Choose Llama Guard 7B when provider fit and broader provider choice are central to the workload. Choose ShieldGemma 9B when long-context analysis and larger context windows are more important. For production, rerun your own prompts through the exact provider, region, and tool stack you plan to ship. This keeps the decision grounded in measurable tradeoffs instead of brand-level assumptions. It also helps separate model capability from provider packaging, which can change cost and latency. For teams standardizing a stack, that distinction is often the difference between a benchmark win and a reliable deployment.

FAQ

Which has a larger context window, Llama Guard 7B or ShieldGemma 9B?

ShieldGemma 9B supports 8k tokens, while Llama Guard 7B supports 2k tokens. That gap matters most for long documents, large codebases, retrieval-heavy agents, and conversations where earlier context must remain visible.

Is Llama Guard 7B or ShieldGemma 9B open source?

Llama Guard 7B is listed under Llama 2 Community. ShieldGemma 9B is listed under Gemma. License labels affect whether you can self-host, redistribute weights, or rely only on hosted APIs, so confirm the upstream license before deployment.

Which is better for structured outputs, Llama Guard 7B or ShieldGemma 9B?

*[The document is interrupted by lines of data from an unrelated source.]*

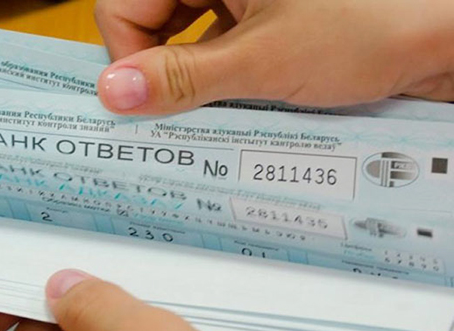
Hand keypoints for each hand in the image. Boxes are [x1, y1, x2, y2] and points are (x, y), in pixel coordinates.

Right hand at [95, 0, 453, 114]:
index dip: (126, 53)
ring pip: (184, 36)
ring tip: (209, 108)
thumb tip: (116, 91)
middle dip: (159, 69)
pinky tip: (231, 101)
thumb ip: (182, 78)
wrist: (437, 38)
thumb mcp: (262, 61)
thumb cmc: (370, 25)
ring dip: (190, 77)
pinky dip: (216, 76)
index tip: (142, 99)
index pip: (125, 2)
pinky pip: (216, 45)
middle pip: (152, 18)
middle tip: (170, 112)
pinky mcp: (260, 17)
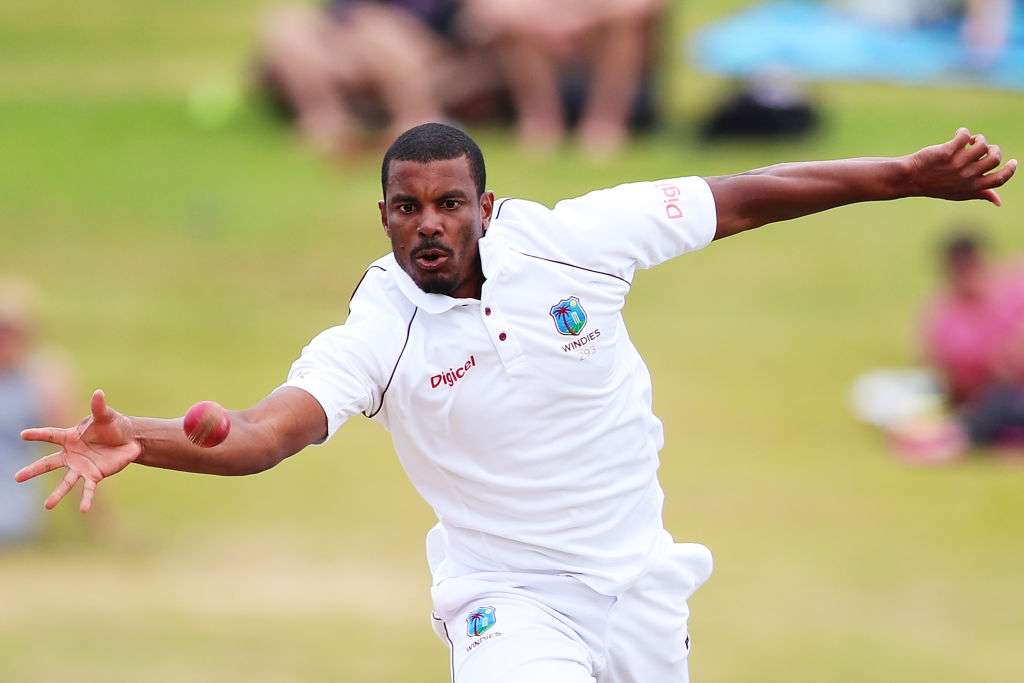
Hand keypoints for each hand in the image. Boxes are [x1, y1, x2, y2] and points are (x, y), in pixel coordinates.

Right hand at [16, 389, 140, 512]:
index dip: (38, 434)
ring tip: (47, 506)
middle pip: (49, 463)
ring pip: (66, 482)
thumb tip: (99, 392)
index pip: (51, 435)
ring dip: (57, 494)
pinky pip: (88, 489)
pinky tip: (84, 511)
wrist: (129, 440)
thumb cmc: (113, 426)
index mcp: (71, 437)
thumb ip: (99, 407)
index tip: (23, 434)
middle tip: (17, 478)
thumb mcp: (107, 416)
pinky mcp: (94, 476)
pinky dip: (86, 499)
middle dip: (33, 470)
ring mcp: (81, 467)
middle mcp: (72, 454)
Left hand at [908, 127, 1016, 204]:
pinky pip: (964, 135)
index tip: (1013, 161)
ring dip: (978, 138)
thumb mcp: (959, 193)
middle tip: (981, 147)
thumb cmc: (936, 185)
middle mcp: (967, 176)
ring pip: (982, 144)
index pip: (999, 180)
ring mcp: (957, 164)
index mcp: (972, 187)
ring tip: (968, 141)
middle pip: (995, 158)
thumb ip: (980, 193)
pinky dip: (963, 132)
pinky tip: (958, 134)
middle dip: (993, 148)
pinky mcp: (947, 152)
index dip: (1009, 170)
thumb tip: (999, 202)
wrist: (910, 179)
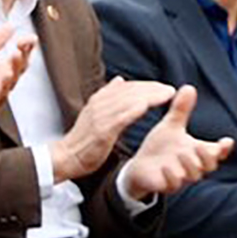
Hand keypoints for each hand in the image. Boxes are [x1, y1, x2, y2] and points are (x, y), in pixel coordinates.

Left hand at [0, 23, 32, 133]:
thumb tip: (10, 26)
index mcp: (3, 68)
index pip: (21, 56)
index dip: (27, 47)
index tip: (31, 37)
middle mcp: (4, 81)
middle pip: (18, 69)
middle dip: (21, 56)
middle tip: (22, 45)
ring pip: (10, 82)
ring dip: (13, 70)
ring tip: (15, 57)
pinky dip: (1, 89)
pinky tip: (3, 80)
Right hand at [49, 77, 177, 183]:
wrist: (66, 157)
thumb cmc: (83, 139)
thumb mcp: (94, 113)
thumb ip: (108, 97)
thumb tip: (119, 80)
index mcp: (99, 100)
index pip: (126, 87)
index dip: (146, 85)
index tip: (163, 88)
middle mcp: (99, 105)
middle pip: (130, 91)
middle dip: (152, 89)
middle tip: (170, 90)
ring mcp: (99, 117)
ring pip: (128, 101)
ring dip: (149, 96)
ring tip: (167, 95)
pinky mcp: (102, 131)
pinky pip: (120, 118)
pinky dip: (133, 110)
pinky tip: (147, 107)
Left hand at [119, 86, 234, 200]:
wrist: (141, 165)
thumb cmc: (161, 146)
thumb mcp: (171, 125)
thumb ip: (181, 110)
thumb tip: (189, 87)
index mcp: (197, 151)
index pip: (217, 152)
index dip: (224, 148)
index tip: (227, 141)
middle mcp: (193, 165)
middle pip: (209, 165)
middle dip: (208, 157)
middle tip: (201, 147)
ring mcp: (181, 176)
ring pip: (193, 176)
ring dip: (190, 166)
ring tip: (182, 154)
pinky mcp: (166, 185)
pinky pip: (173, 185)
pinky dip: (171, 177)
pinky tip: (166, 168)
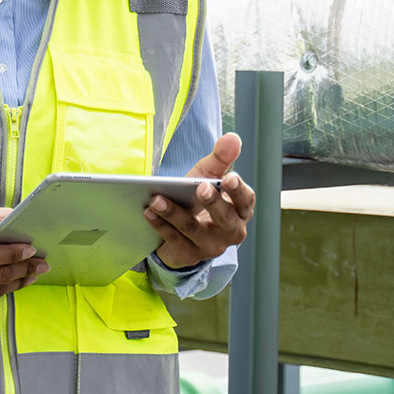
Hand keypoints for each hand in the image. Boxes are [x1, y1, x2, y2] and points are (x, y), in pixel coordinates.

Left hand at [147, 133, 257, 269]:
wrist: (181, 232)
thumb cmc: (198, 199)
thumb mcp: (207, 177)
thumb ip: (219, 158)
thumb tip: (234, 138)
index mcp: (240, 211)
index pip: (246, 201)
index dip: (238, 191)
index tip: (229, 178)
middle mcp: (230, 231)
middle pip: (225, 219)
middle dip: (212, 203)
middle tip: (200, 187)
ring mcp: (211, 246)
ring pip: (193, 229)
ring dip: (174, 213)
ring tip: (156, 199)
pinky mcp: (190, 255)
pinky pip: (174, 239)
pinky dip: (160, 225)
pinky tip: (148, 212)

Llama Guard 7B has the clearer documented structured outputs signal in this comparison. If structured outputs is mission-critical, validate it against the provider endpoint because model-level support and API-level exposure can differ.

Where can I run Llama Guard 7B and ShieldGemma 9B?

Llama Guard 7B is available on Together AI and Fireworks AI. ShieldGemma 9B is available on NVIDIA NIM. Provider coverage can affect latency, region availability, compliance posture, and fallback options.

When should I pick Llama Guard 7B over ShieldGemma 9B?

ShieldGemma 9B fits 4x more tokens; pick it for long-context work and Llama Guard 7B for tighter calls. If your workload also depends on provider fit, start with Llama Guard 7B; if it depends on long-context analysis, run the same evaluation with ShieldGemma 9B.

Continue comparing

Last reviewed: 2026-05-19. Data sourced from public model cards and provider documentation.